Question

If $\sum\limits_{i=1}^{9}{\left( {{x}_{i}}-5 \right)}=9$ and $\sum\limits_{i=1}^{9}{{{\left( {{x}_{i}}-5 \right)}^{2}}}=45$, then the standard deviation of the 9 items ${{x}_{1}},{{x}_{2}},......,{{x}_{9}}$ is: -
(a) 2
(b) 3
(c) 9
(d) 4

Answer 1

Apply the formula for standard deviation given as: - $\sigma =\sqrt{\dfrac{1}{n}\sum\limits_{i=1}^{n}{{{\left( {{x}_{i}}-\overline{x} \right)}^{2}}}}$, where ‘n’ is the number of terms, ‘$\sigma$’ is the notation of standard deviation and ‘$\overline{x}$’ is the average of given terms ${{x}_{1}},{{x}_{2}},{{x}_{3}},......,{{x}_{9}}$. To find $\overline{x}$, use the formula, $\overline{x}=\dfrac{\sum\limits_{i=1}^{9}{{{x}_{i}}}}{9}$. Use the given relation, $\sum\limits_{i=1}^{9}{\left( {{x}_{i}}-5 \right)}=9$ to get the value of $\overline{x}$ and use the relation $\sum\limits_{i=1}^{9}{{{\left( {{x}_{i}}-5 \right)}^{2}}}=45$ to get the value of $\sigma$.
* * * * * * * * *
• Exercise requirements
A – Give all the answer choices that the standard deviation question offers, with their letters.
B – Reproduce part of the standard deviation solution, starting at the words "Apply the formula" and stopping after "value of $\sigma$.", with "formula" swapped for "expression".
C – Pick up the standard deviation solution after its last sentence and write the next part.

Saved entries
* * * * * * * * *
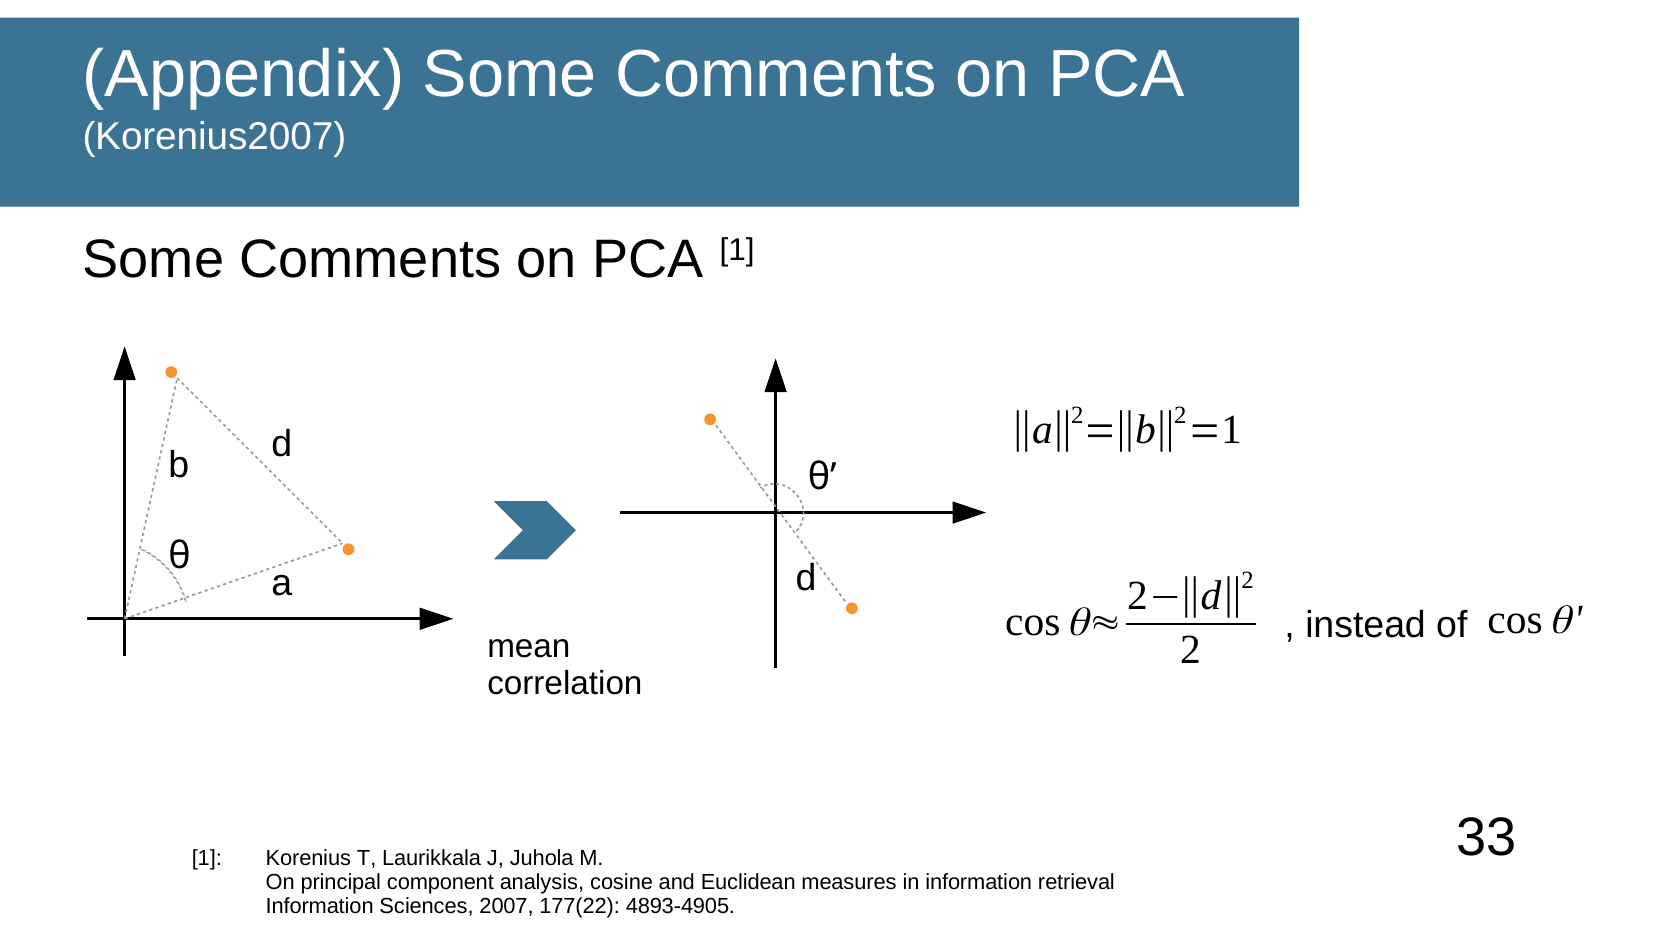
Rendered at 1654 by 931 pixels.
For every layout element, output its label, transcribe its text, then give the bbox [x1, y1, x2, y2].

text_box θ’ [793, 448, 882, 509]
text_box [165, 366, 178, 379]
text_box [493, 501, 576, 560]
text_box d [256, 415, 308, 476]
text_box [342, 543, 355, 556]
text_box d [780, 549, 832, 610]
title (Appendix) Some Comments on PCA (Korenius2007) [82, 35, 1234, 189]
text_box b [153, 437, 204, 497]
text_box [1]: Korenius T, Laurikkala J, Juhola M. On principal component analysis, cosine and Euclidean measures in information retrieval Information Sciences, 2007, 177(22): 4893-4905. [177, 838, 1131, 929]
text_box [845, 602, 858, 615]
chart [1003, 401, 1249, 456]
chart [998, 566, 1264, 673]
text_box mean correlation [472, 620, 658, 712]
text_box [704, 413, 717, 426]
text_box a [256, 555, 308, 615]
text_box θ [153, 528, 205, 589]
list Some Comments on PCA [1] [82, 224, 1571, 764]
chart [1481, 596, 1592, 643]
text_box , instead of [1269, 596, 1494, 654]
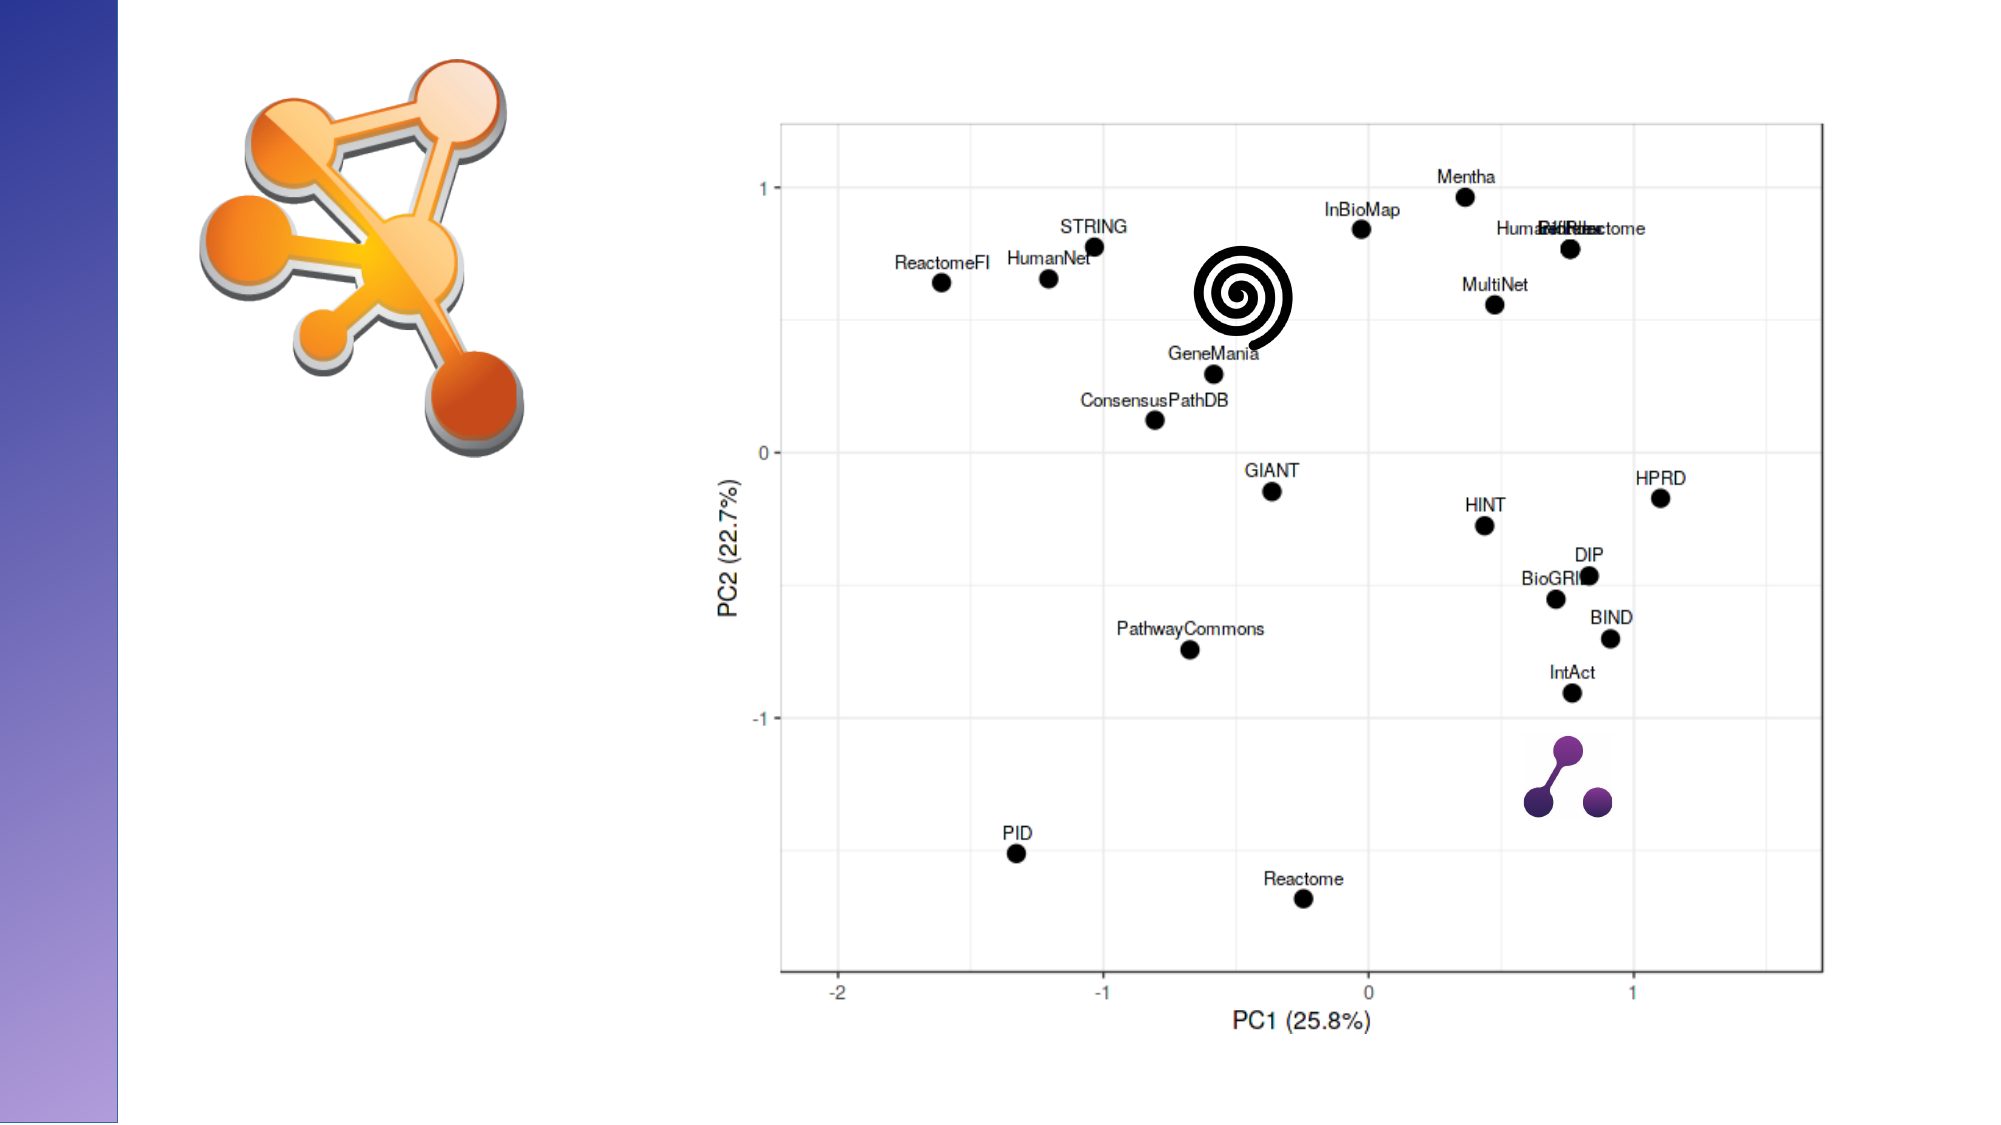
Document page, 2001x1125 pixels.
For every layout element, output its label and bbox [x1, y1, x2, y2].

text_box [0, 0, 118, 1123]
picture [679, 88, 1861, 1034]
picture [162, 59, 562, 458]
* * * * * * * * *
• The results
A –
(a) 2
(b) 3
(c) 9
(d) 4

B –
Apply the expression for standard deviation given as: - $\sigma =\sqrt{\dfrac{1}{n}\sum\limits_{i=1}^{n}{{{\left( {{x}_{i}}-\overline{x} \right)}^{2}}}}$, where ‘n’ is the number of terms, ‘$\sigma$’ is the notation of standard deviation and ‘$\overline{x}$’ is the average of given terms ${{x}_{1}},{{x}_{2}},{{x}_{3}},......,{{x}_{9}}$. To find $\overline{x}$, use the expression, $\overline{x}=\dfrac{\sum\limits_{i=1}^{9}{{{x}_{i}}}}{9}$. Use the given relation, $\sum\limits_{i=1}^{9}{\left( {{x}_{i}}-5 \right)}=9$ to get the value of $\overline{x}$ and use the relation $\sum\limits_{i=1}^{9}{{{\left( {{x}_{i}}-5 \right)}^{2}}}=45$ to get the value of $\sigma$.

C –
Complete step by step answer:
We have been provided with two relations: -
$\Rightarrow \sum\limits_{i=1}^{9}{\left( {{x}_{i}}-5 \right)}=9$ - (i)
$\Rightarrow \sum\limits_{i=1}^{9}{{{\left( {{x}_{i}}-5 \right)}^{2}}}=45$ - (ii)
Now, let us consider relation (i). We have,
$\Rightarrow \sum\limits_{i=1}^{9}{\left( {{x}_{i}}-5 \right)}=9$
The above expression is written as,
$\Rightarrow \sum\limits_{i=1}^{9}{{{x}_{i}}}-\sum\limits_{i=1}^{9}{5}=9$ - (iii)
We know that if ‘k’ is a constant, then.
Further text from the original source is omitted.